Isaiah Bowen, Garth Bowen
Posted at 6:55 PM, Jul 20, 2020
and last updated 2020-07-20 18:55:57-04

RICHMOND, Va. -- Attorney General Mark Herring has filed a brief asking a Richmond judge to dissolve the current injunction that bars the removal of the Robert E. Lee statue.

The lawsuit, filed by William Gregory, who is the great-grandson of one of the original families that signed over the monument, alleges that Governor Ralph Northam and Virginia officials have failed to protect the Lee Monument grounds and that plans to remove the statue violate the original agreement.

In the brief, Herring argues the plaintiff lacks standing to block the removal and the government's effort to take down the statue is lawful.

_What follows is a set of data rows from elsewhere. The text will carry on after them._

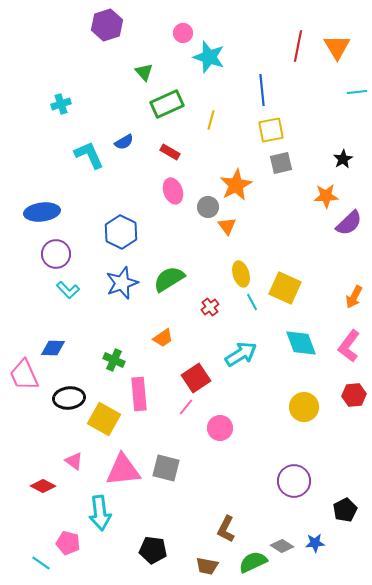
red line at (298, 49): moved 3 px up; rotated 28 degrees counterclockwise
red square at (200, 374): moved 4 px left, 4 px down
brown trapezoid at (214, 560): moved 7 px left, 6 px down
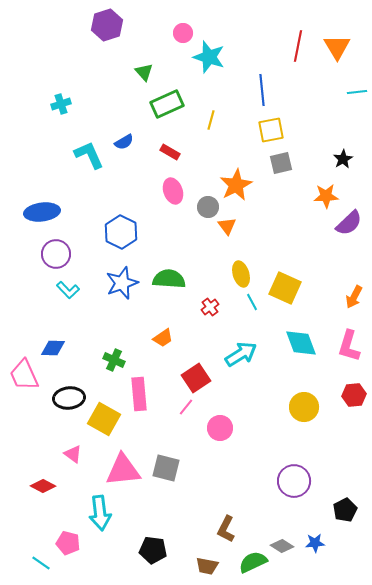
green semicircle at (169, 279): rotated 36 degrees clockwise
pink L-shape at (349, 346): rotated 20 degrees counterclockwise
pink triangle at (74, 461): moved 1 px left, 7 px up
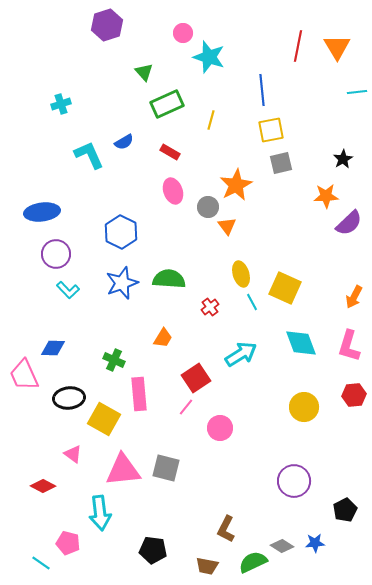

“The assertion at the heart of this case is staggering," Herring wrote. "Plaintiff insists that a single person—who claims, at most, an undefined fractional interest in property conveyed to the Commonwealth 130 years ago—may indefinitely veto a popularly elected Governor’s decision to relocate a massive, government-owned statue of Robert E. Lee from one area of Commonwealth ownership and control to another.

According to plaintiff, no matter how tenuous his case to relief is and no matter how much pain that statue inflicts—especially on the descendants of people Lee fought to keep in bondage—plaintiff’s preference that the statue remain where it now stands must prevail over the will of Virginians as expressed through their duly elected Governor. Plaintiff’s claims are antithetical to foundational principles of democratic governance, and those principles should begin and end this case."

On June 18, Richmond Circuit Judge Bradley Cavedo dismissed Gregory’s case for lack of standing, but extended an injunction barring removal of the statue so that the plaintiff could amend his complaint.

Herring says the new complaint includes "little in the way of new arguments or evidence."

Judge W. Reilly Marchant could decide the case when he hears the case for a permanent injunction on Thursday, July 23.

The Gregory lawsuit is the only state court litigation involving the Lee statue after several residents of Monument Avenue dropped a separate case last week.